Anticancéreux, antiépileptiques, anesthésiques… Depuis le 1er septembre, tous les laboratoires doivent désormais constituer des stocks d’au moins deux mois de chaque médicament d’intérêt thérapeutique majeur (MITM) commercialisé dans l'Hexagone. « L'obligation de disposer de stocks de sécurité permet d'anticiper plus efficacement les risques de ruptures et d'améliorer leur disponibilité pour les patients », justifie l’Agence nationale de sécurité du médicament (ANSM).
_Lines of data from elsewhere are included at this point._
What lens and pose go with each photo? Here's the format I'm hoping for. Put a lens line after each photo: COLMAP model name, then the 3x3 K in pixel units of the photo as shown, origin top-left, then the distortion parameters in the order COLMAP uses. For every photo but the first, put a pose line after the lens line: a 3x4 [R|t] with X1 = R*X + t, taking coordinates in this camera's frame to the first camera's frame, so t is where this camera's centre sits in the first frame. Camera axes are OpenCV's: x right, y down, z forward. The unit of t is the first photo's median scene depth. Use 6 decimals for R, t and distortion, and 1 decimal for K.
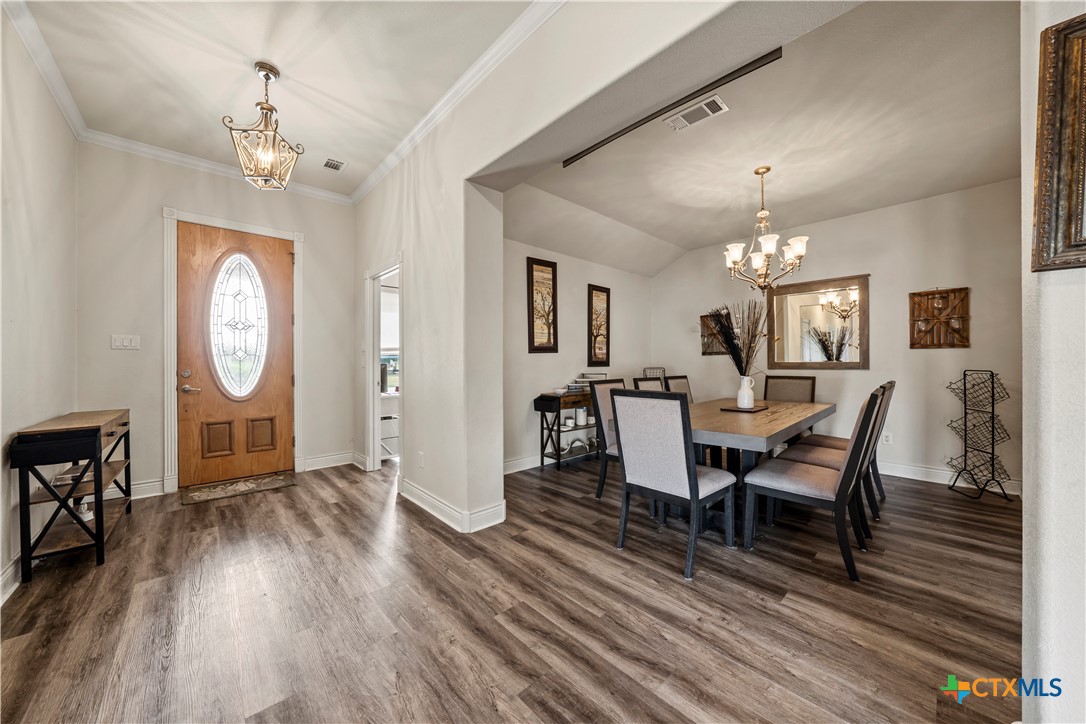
lens RADIAL K [[374.8, 0, 543.2], [0, 374.8, 363.7], [0, 0, 1]] dist [-0.016682, -0.000086]
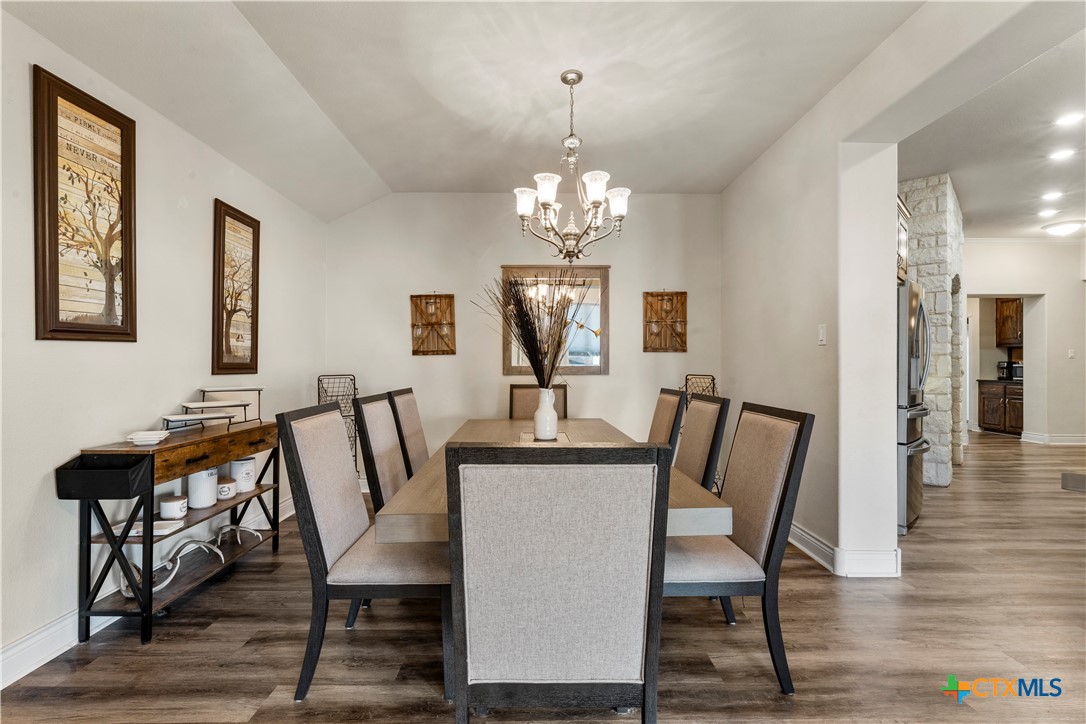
lens RADIAL K [[477.5, 0, 548.5], [0, 477.5, 362.4], [0, 0, 1]] dist [0.000215, 0.000239]
pose [[0.673274, 0.007476, 0.739356, -0.045188], [-0.000975, 0.999957, -0.009223, -0.003011], [-0.739393, 0.005488, 0.673252, 0.329289]]
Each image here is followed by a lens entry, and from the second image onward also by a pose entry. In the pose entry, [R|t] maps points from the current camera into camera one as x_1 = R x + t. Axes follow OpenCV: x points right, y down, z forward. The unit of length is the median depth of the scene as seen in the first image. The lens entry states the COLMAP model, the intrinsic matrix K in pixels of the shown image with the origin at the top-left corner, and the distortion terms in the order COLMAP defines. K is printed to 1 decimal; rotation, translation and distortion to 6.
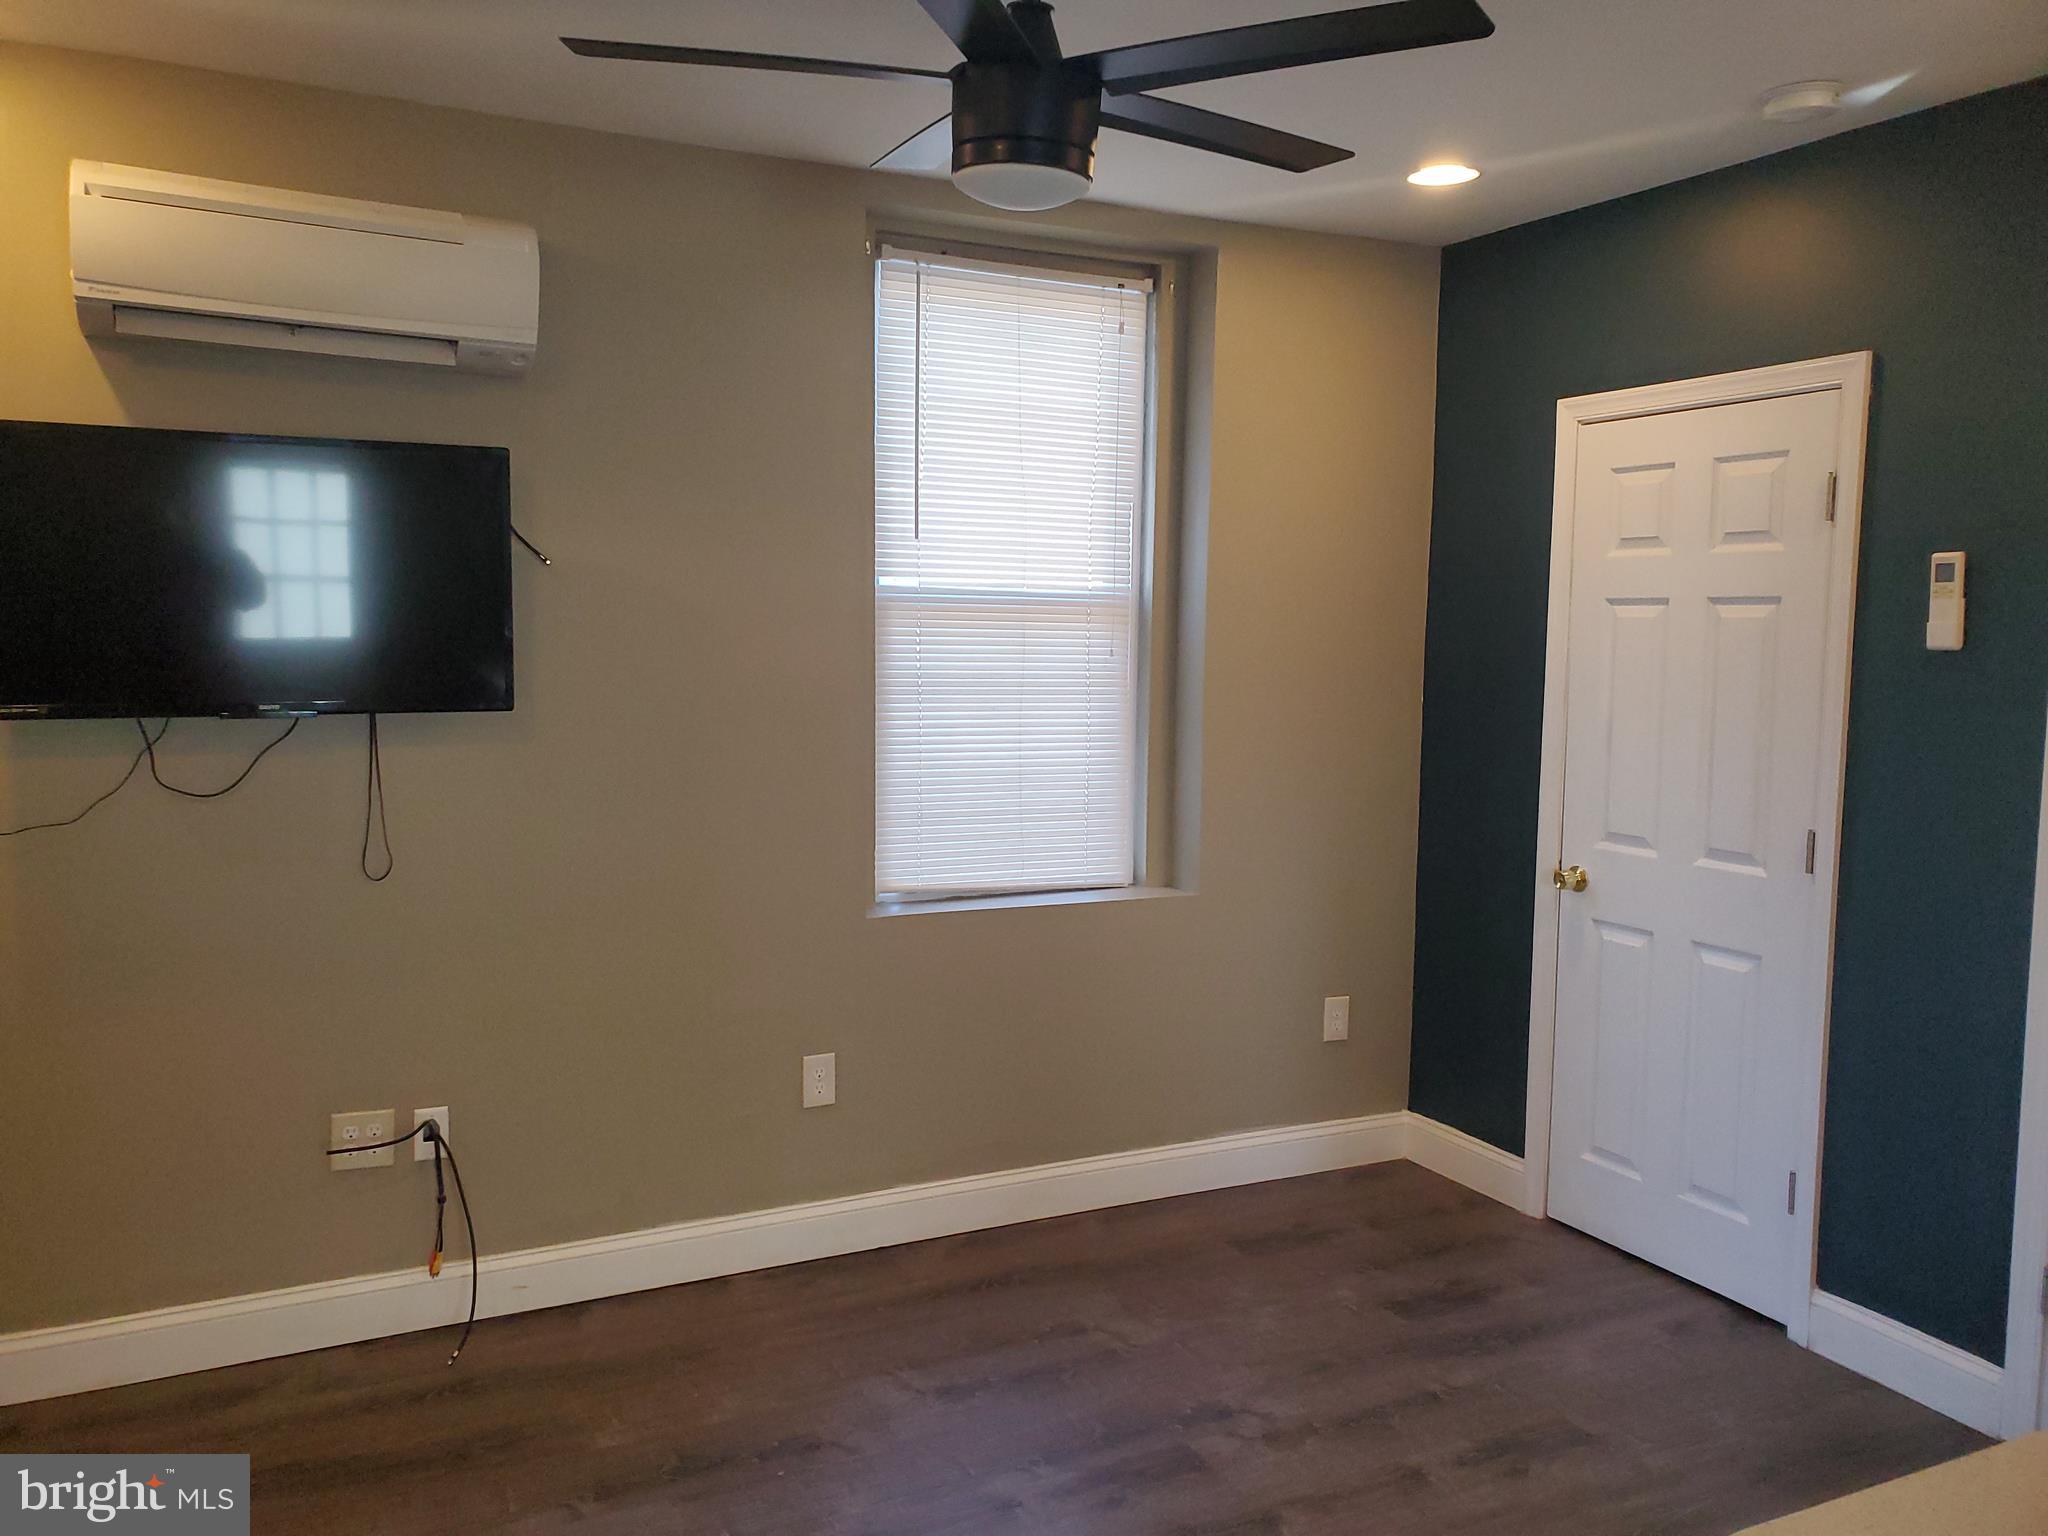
lens RADIAL K [[1619.8, 0, 1022.3], [0, 1619.8, 762.6], [0, 0, 1]] dist [0.047078, -0.034737]
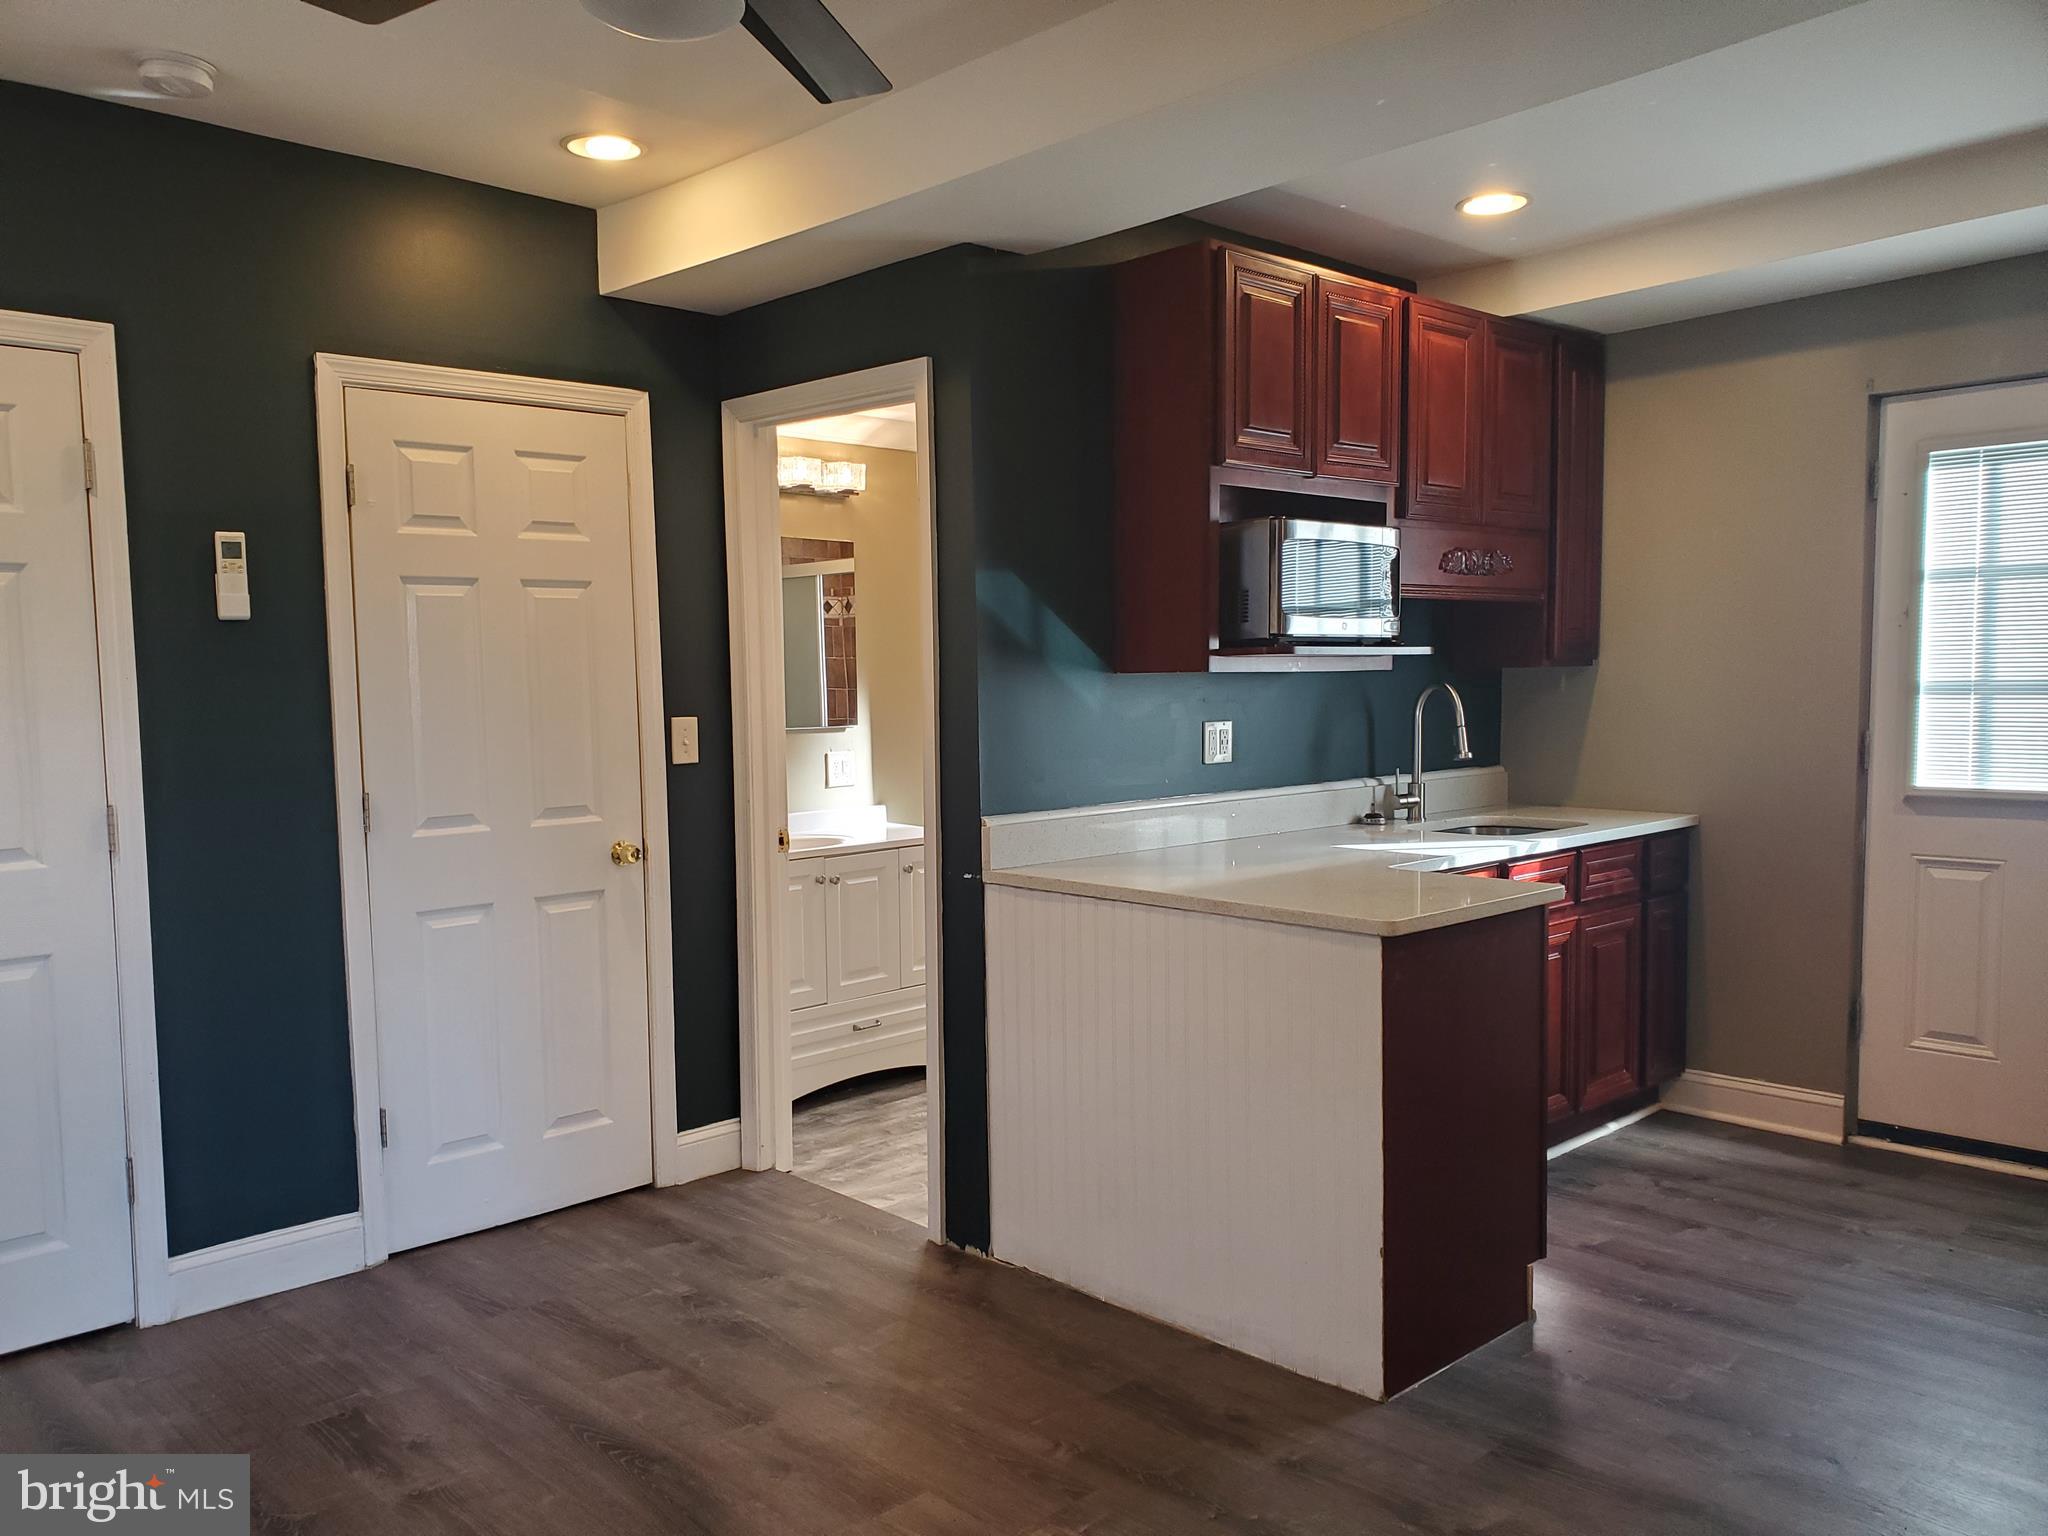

Cette mesure s’inscrit dans la feuille de route ministérielle annoncée il y a trois ans pour lutter contre les pénuries de médicaments. En pratique, chaque labo doit disposer de l’équivalent de deux mois de stocks de MITM, « calculé sur la base du volume des ventes en France de la spécialité au cours des douze derniers mois », précise le décret d'application. Ce volume peut être réduit à un mois pour certaines spécialités pour lesquelles la durée de conservation est incompatible avec ce délai. À l’inverse, l’Agence pourra décider d’augmenter le stock de sécurité à quatre mois « pour certains MITM s'ils ont fait l'objet de ruptures ou de risques de ruptures de stock réguliers dans les deux dernières années ».
Flux tendus
La constitution obligatoire d'un stock de deux mois est une première européenne. Lors de la publication du décret, le ministère de la Santé avait d’ailleurs salué la mesure, évoquant une « avancée majeure ». « Avant même le décret, beaucoup d’entreprises constituaient déjà des stocks, pour être en mesure d’assurer les problématiques de tension d'approvisionnement », tempère Thomas Borel, directeur des affaires scientifiques au Leem (Les entreprises du médicament).
Si pour certains laboratoires, cette obligation ne changera pas vraiment la donne, pour d’autres, la situation risque d’être plus ardue, « par exemple lorsqu’il s’agit de production de vaccins, car — indépendamment du Covid — la chaîne de production vaccinale fonctionne à flux tendu. Et la mise en place de nouvelles chaînes pour ces produits biologiques est longue et coûteuse », illustre Thomas Borel. Selon lui, la constitution de stocks devrait tout de même « améliorer la disponibilité de certains produits ».
Les MITM constituent près de 50 % de la pharmacopée française. S’il y a fort à parier que les médicaments cardiovasculaires, du système nerveux ou anticancéreux — particulièrement exposés aux ruptures — seront concernés par ce stock de sécurité, la liste exacte des spécialités doit encore être établie par l’ANSM. Une publication est attendue pour le mois d’octobre.
Relocalisations
En France de manière générale, 21 % des ruptures de stock concernent des anti-infectieux, 19 % des médicaments du système nerveux et 14 % des anticancéreux. L'an passé, l'ANSM a enregistré 2 446 signalements de ruptures de stock (ou de risques) contre 1 504 signalements en 2019. Et depuis mai 2020,140 MITM ont été effectivement en rupture ou en tension, soit 1 % des médicaments commercialisés.
Le 3 septembre, la ministre déléguée à l'Industrie, Agnès Pannier-Runacher, a salué l'entrée en vigueur de ces mesures. « Le deuxième étage de la fusée, c'est d'augmenter les productions de médicaments en France », a-t-elle ajouté. « Entre 2005 et 2015, la part de marché des productions de médicaments françaises au plan mondial a été divisée par deux », a admis la ministre, qui mise sur le plan de relance pour financer déjà plus d'une centaine de relocalisations de chaînes de production.